*** Opening INFORMATION SHOWN ***

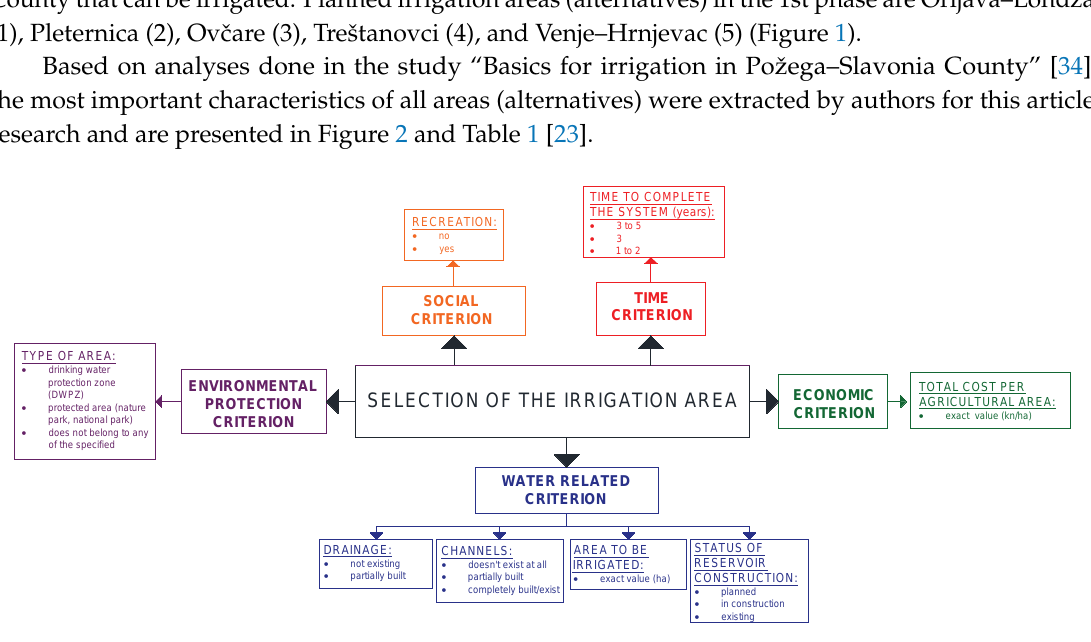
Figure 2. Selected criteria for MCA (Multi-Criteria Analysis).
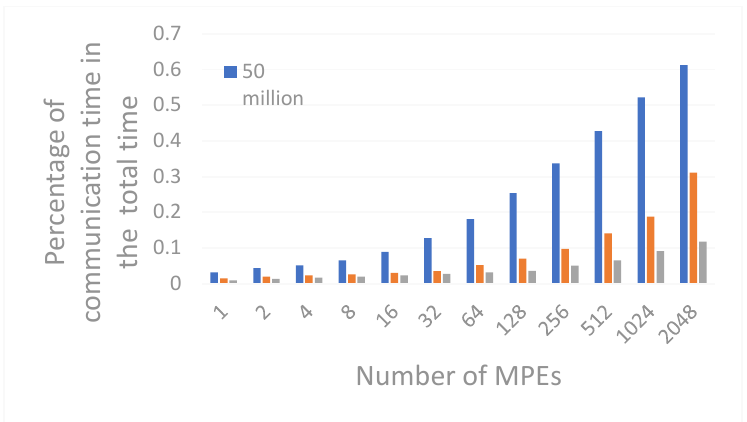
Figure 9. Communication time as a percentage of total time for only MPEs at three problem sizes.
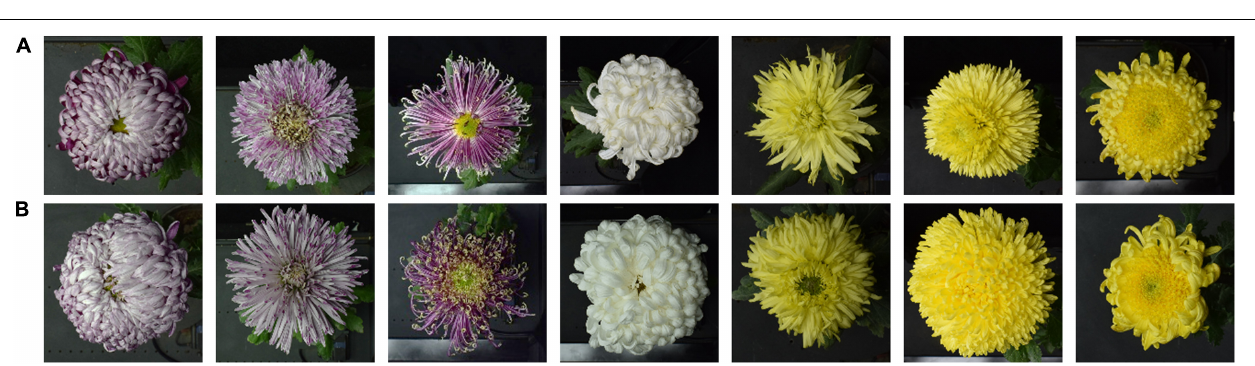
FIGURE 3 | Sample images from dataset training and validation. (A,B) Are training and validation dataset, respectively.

*** Closing INFORMATION SHOWN ***
*** Opening INFORMATION SHOWN ***

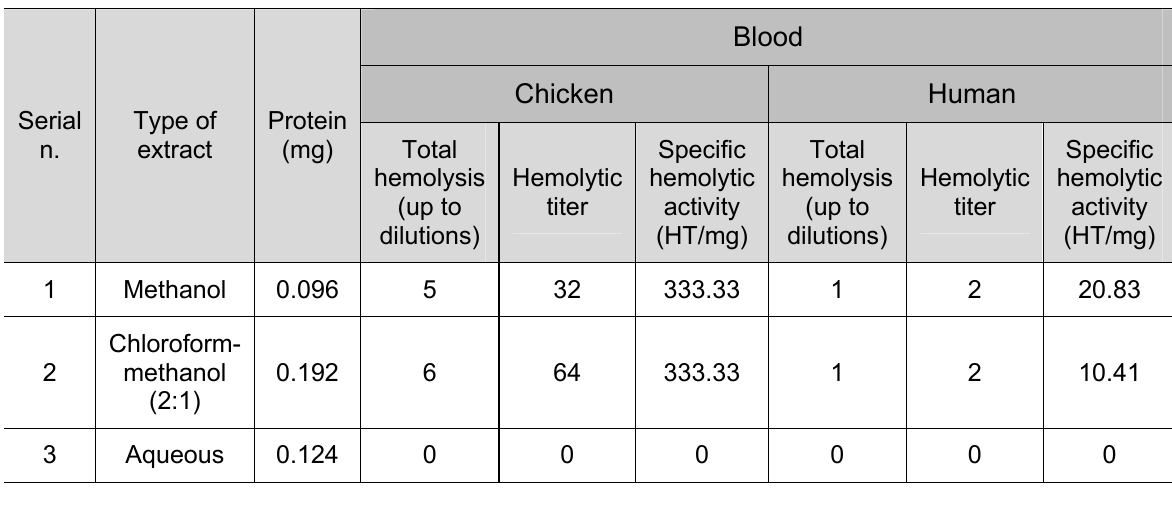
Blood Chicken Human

*** Closing INFORMATION SHOWN ***
*** Opening INFORMATION SHOWN ***

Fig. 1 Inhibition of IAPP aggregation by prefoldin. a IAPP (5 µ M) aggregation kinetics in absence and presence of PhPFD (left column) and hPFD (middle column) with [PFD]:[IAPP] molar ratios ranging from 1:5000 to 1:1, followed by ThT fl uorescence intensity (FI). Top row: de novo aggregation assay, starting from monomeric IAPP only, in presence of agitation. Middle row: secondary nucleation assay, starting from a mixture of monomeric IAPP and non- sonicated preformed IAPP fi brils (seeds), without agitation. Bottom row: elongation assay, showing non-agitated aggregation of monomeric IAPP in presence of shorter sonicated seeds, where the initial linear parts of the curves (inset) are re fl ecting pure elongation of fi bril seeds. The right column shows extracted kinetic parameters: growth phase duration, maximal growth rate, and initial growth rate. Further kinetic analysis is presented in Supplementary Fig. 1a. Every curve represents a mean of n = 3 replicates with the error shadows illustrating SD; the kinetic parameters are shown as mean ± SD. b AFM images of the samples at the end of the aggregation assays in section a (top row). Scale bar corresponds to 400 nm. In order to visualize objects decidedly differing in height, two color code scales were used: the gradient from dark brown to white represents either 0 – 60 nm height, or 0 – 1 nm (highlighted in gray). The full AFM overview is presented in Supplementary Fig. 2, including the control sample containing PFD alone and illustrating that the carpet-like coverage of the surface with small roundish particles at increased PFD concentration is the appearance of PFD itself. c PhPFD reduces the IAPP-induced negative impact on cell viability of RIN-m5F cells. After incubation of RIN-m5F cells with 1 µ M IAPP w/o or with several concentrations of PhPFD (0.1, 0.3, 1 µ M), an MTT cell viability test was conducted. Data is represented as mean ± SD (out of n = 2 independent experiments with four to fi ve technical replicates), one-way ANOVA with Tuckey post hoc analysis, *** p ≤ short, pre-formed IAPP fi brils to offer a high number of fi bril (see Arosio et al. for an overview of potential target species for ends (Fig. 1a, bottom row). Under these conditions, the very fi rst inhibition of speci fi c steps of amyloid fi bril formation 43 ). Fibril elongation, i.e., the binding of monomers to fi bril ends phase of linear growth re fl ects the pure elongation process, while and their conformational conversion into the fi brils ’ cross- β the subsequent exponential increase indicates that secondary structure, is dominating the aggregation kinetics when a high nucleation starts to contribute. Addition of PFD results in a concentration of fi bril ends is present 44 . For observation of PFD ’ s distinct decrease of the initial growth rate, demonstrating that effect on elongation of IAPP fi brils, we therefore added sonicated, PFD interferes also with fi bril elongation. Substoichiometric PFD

*** Closing INFORMATION SHOWN ***

**TASK BRIEF:**
The reply should hold exactly the lines above, starting at the line with "Figure 2. Selected" and ending at the line with "FIGURE 3 | Sample", and no pictures.

**ANSWER AREA:**
Figure 2. Selected criteria for MCA (Multi-Criteria Analysis).
Figure 9. Communication time as a percentage of total time for only MPEs at three problem sizes.
FIGURE 3 | Sample images from dataset training and validation. (A,B) Are training and validation dataset, respectively.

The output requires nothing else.